In terms of basics and applications, both systems have something in common. Both are more than 2,500 years old, but remain timeless in their relevance to modern times. A military strategist like Sun Tzu advocates that one should always be prepared in battle, as is evident from his brilliant mantra -
"Know yourself; know your enemy and your victory will be assured. Know heaven; recognize earth and your victory will be complete."
How does this relate to Chinese astrology? In one of the systems of Chinese astrology, the fate of a person at birth is sealed in a series of pillars known as "The Four Pillars of Fate". Accompanying these four pillars, there are a number of pillars of happiness that represent the life course of a person over 10 annual intervals.
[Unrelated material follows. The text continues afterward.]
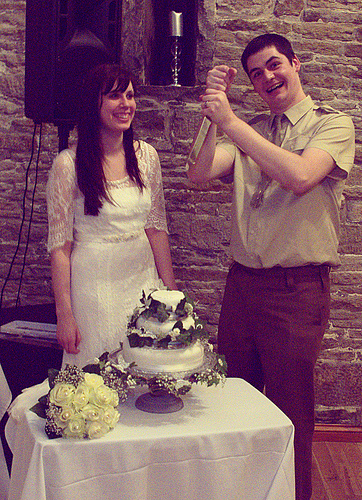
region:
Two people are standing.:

Together, these pillars formed the map of our fate, and by reading this map we can predict what fate awaits us in life and see in the same light as Sun Tzu's Art of War that "be warned" must be armed.
According to "The Art of War," the five important virtues that a general must have to be successful in battle are wisdom, courage, sincerity, benevolence, and discipline.
Based on "The Four Pillars of Fate", a person's fate is determined by five important elements, i.e. H. Resource, Self, Output, Wealth and Influence.
The five virtues and five elements reinforce each other as follows:
Influence of discipline
By wisdom we mean that a general should use his resource element, which is his thoughts, intuition, knowledge and experience in developing his strategies. If his resource element is weak, he cannot plan carefully.
Courage means that the general must be strong and brave when it comes to adversity. He must show strength to overcome challenges and obstacles on the battlefield. When his self-element is weak, he tends to be cowardly and risks being caught.
It is genuinely believed that the general should be honest in his communication and be able to convey his message concisely in a warm and convincing manner. If his output element is weak, he lacks persuasiveness and finds it difficult to gain the trust of his men.
By benevolence, the general is viewed as generous with his wealth and willingly shares his spoils of war with his men, taking care of them, and appreciating their efforts and efforts. When his element of prosperity is weak, his men lose confidence in him and feel demoralized to continue fighting.
Through discipline, the general must exert influence on his men through exemplary leadership. He has to be strict with his men so that the orders are carried out consistently and will not hesitate to punish them if his reports fail to do their duty. If his element of influence is weak, his men will not be loyal to him and may rebel against his control.
"So, are you destined to be a five-star general?" Stay in touch for part 2.